*RAW DATA*
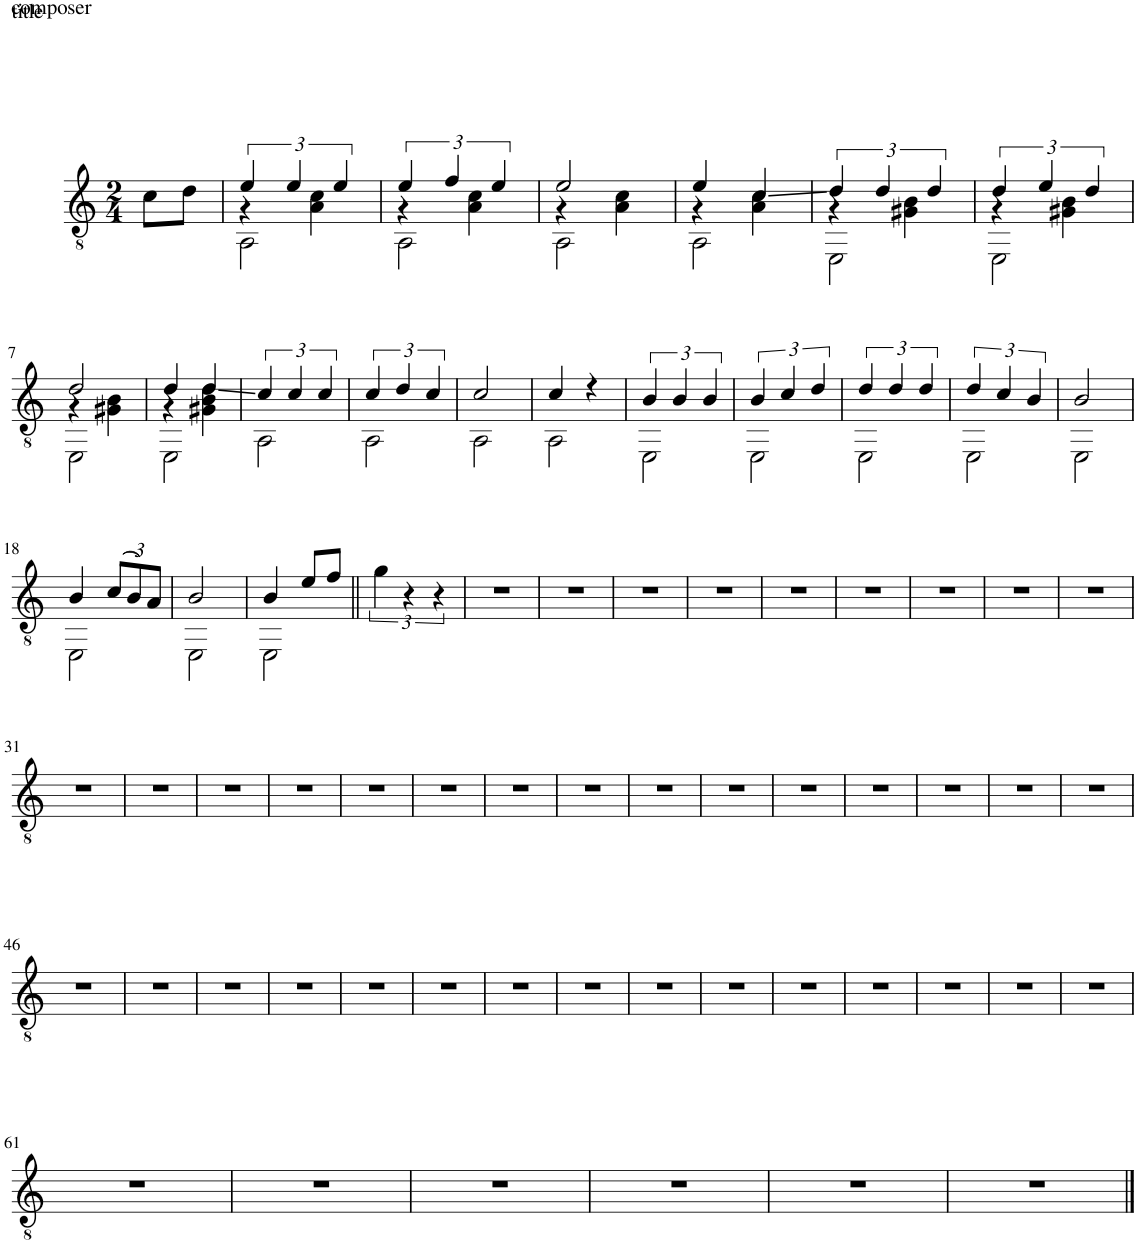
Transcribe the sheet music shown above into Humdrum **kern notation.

**kern
*part1
*staff1
*I"Guitar
*clefGv2
*k[]
*M2/4
=
8c\L
8d\J
=1
*^
*	*^
6e/	4r	2AA\
6e/	.	.
.	4A\ 4c\	.
6e/	.	.
=2	=2	=2
6e/	4r	2AA\
6f/	.	.
.	4A\ 4c\	.
6e/	.	.
=3	=3	=3
2e/	4r	2AA\
.	4A\ 4c\	.
=4	=4	=4
4e/	4r	2AA\
4c/	4A\ 4c\	.
=5	=5	=5
6d/	4r	2EE\
6d/	.	.
.	4G#X\ 4B\	.
6d/	.	.
=6	=6	=6
6d/	4r	2EE\
6e/	.	.
.	4G#X\ 4B\	.
6d/	.	.
!!LO:LB:g=z	!!	!!
=7	=7	=7
2d/	4r	2EE\
.	4G#X\ 4B\	.
=8	=8	=8
4d/	4r	2EE\
4d/	4G#X\ 4B\ 4d\	.
*	*v	*v
=9	=9
6c/	2AA\
6c/	.
6c/	.
=10	=10
6c/	2AA\
6d/	.
6c/	.
=11	=11
2c/	2AA\
=12	=12
4c/	2AA\
4r	.
=13	=13
6B/	2EE\
6B/	.
6B/	.
=14	=14
6B/	2EE\
6c/	.
6d/	.
=15	=15
6d/	2EE\
6d/	.
6d/	.
=16	=16
6d/	2EE\
6c/	.
6B/	.
=17	=17
2B/	2EE\
!!LO:LB:g=z	!!
=18	=18
4B/	2EE\
*Xbrackettup	*
(12c/L	.
12B/)	.
12A/J	.
=19	=19
2B/	2EE\
=20	=20
4B/	2EE\
8e/L	.
8f/J	.
*v	*v
=21||
*brackettup
6g\
6r
6r
=22
2r
=23
2r
=24
2r
=25
2r
=26
2r
=27
2r
=28
2r
=29
2r
=30
2r
!!LO:LB:g=z
=31
2r
=32
2r
=33
2r
=34
2r
=35
2r
=36
2r
=37
2r
=38
2r
=39
2r
=40
2r
=41
2r
=42
2r
=43
2r
=44
2r
=45
2r
!!LO:LB:g=z
=46
2r
=47
2r
=48
2r
=49
2r
=50
2r
=51
2r
=52
2r
=53
2r
=54
2r
=55
2r
=56
2r
=57
2r
=58
2r
=59
2r
=60
2r
!!LO:LB:g=z
=61
2r
=62
2r
=63
2r
=64
2r
=65
2r
=66
2r
==
*-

*BRIEF*
Could you copy the listing above word for word, leaving out the picture?

*THE ANSWER*
Transcribe the sheet music shown above into Humdrum **kern notation.

**kern
*part1
*staff1
*I"Guitar
*clefGv2
*k[]
*M2/4
=
8c\L
8d\J
=1
*^
*	*^
6e/	4r	2AA\
6e/	.	.
.	4A\ 4c\	.
6e/	.	.
=2	=2	=2
6e/	4r	2AA\
6f/	.	.
.	4A\ 4c\	.
6e/	.	.
=3	=3	=3
2e/	4r	2AA\
.	4A\ 4c\	.
=4	=4	=4
4e/	4r	2AA\
4c/	4A\ 4c\	.
=5	=5	=5
6d/	4r	2EE\
6d/	.	.
.	4G#X\ 4B\	.
6d/	.	.
=6	=6	=6
6d/	4r	2EE\
6e/	.	.
.	4G#X\ 4B\	.
6d/	.	.
!!LO:LB:g=z	!!	!!
=7	=7	=7
2d/	4r	2EE\
.	4G#X\ 4B\	.
=8	=8	=8
4d/	4r	2EE\
4d/	4G#X\ 4B\ 4d\	.
*	*v	*v
=9	=9
6c/	2AA\
6c/	.
6c/	.
=10	=10
6c/	2AA\
6d/	.
6c/	.
=11	=11
2c/	2AA\
=12	=12
4c/	2AA\
4r	.
=13	=13
6B/	2EE\
6B/	.
6B/	.
=14	=14
6B/	2EE\
6c/	.
6d/	.
=15	=15
6d/	2EE\
6d/	.
6d/	.
=16	=16
6d/	2EE\
6c/	.
6B/	.
=17	=17
2B/	2EE\
!!LO:LB:g=z	!!
=18	=18
4B/	2EE\
*Xbrackettup	*
(12c/L	.
12B/)	.
12A/J	.
=19	=19
2B/	2EE\
=20	=20
4B/	2EE\
8e/L	.
8f/J	.
*v	*v
=21||
*brackettup
6g\
6r
6r
=22
2r
=23
2r
=24
2r
=25
2r
=26
2r
=27
2r
=28
2r
=29
2r
=30
2r
!!LO:LB:g=z
=31
2r
=32
2r
=33
2r
=34
2r
=35
2r
=36
2r
=37
2r
=38
2r
=39
2r
=40
2r
=41
2r
=42
2r
=43
2r
=44
2r
=45
2r
!!LO:LB:g=z
=46
2r
=47
2r
=48
2r
=49
2r
=50
2r
=51
2r
=52
2r
=53
2r
=54
2r
=55
2r
=56
2r
=57
2r
=58
2r
=59
2r
=60
2r
!!LO:LB:g=z
=61
2r
=62
2r
=63
2r
=64
2r
=65
2r
=66
2r
==
*-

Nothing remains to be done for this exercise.